The Muslim-Jewish Advisory Council praised the U.S. Senate for adopting unanimously the Protecting Religiously Affiliated Institutions Act of 2018. The Council thanked Senators Orrin Hatch (R-Utah) and Dianne Feinstein (D-California) for their leadership in shepherding the legislation through the Senate. The House of Representatives overwhelmingly adopted a similar measure in December.
“Solid bipartisan support for this critical measure confirms a determination by our political leaders to assertively combat religiously-motivated hate crimes,” said Council Co-Chair Farooq Kathwari.
Council Co-Chair Stanley Bergman added, “We look forward to this important measure being signed into law, ensuring that attacks on religious institutions are fully investigated and prosecuted and sending a powerful message of no tolerance for hate crimes.”
Strengthening the capacity of law enforcement to monitor and prosecute hate crimes has been a priority of the Muslim-Jewish Advisory Council since it was established nearly two years ago.

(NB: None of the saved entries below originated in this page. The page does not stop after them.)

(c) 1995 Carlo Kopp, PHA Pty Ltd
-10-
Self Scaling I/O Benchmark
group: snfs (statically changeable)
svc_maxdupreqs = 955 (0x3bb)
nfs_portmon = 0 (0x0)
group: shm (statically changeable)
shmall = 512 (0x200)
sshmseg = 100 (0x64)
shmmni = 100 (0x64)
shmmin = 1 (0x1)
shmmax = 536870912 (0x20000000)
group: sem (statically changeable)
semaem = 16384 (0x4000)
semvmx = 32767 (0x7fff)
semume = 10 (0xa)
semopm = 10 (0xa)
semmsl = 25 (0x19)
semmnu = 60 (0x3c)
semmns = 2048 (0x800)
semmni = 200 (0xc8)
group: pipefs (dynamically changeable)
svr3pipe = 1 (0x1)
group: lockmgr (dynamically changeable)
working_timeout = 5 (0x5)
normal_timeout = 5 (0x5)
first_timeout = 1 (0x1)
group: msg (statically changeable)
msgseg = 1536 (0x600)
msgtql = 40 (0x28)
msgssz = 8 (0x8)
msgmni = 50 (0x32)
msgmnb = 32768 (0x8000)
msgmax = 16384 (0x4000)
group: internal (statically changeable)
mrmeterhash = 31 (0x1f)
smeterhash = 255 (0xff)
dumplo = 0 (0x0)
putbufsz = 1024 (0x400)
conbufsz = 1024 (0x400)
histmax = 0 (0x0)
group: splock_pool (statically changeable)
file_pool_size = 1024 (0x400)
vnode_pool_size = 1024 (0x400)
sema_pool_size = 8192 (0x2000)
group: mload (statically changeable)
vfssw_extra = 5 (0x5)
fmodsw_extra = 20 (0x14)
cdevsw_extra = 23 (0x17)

The new legislation expands coverage of federal hate crimes laws to include religious institutions, such as schools and community centers. It clarifies that threats against, as well as acts that result in damage to, religious institutions are covered under federal law.
According to the latest FBI report, issued in 2017, hate crimes increased by 4.6 percent in 2016 compared to 2015. Anti-Jewish incidents comprise the majority all religious hate crimes, while anti-Muslim incidents rose nearly 20 percent over 2015.
The Muslim-Jewish Advisory Council brings together 46 civil society, religious, and business leaders from across the United States to advocate for domestic policy issues of common concern. The American Jewish Committee (AJC) and the Islamic Society of North America (ISNA) are its co-conveners. The Council has eight regional affiliates across the United States, in Dallas, Houston, Los Angeles, New Jersey, New York, Philadelphia, South Florida, and Washington, D.C.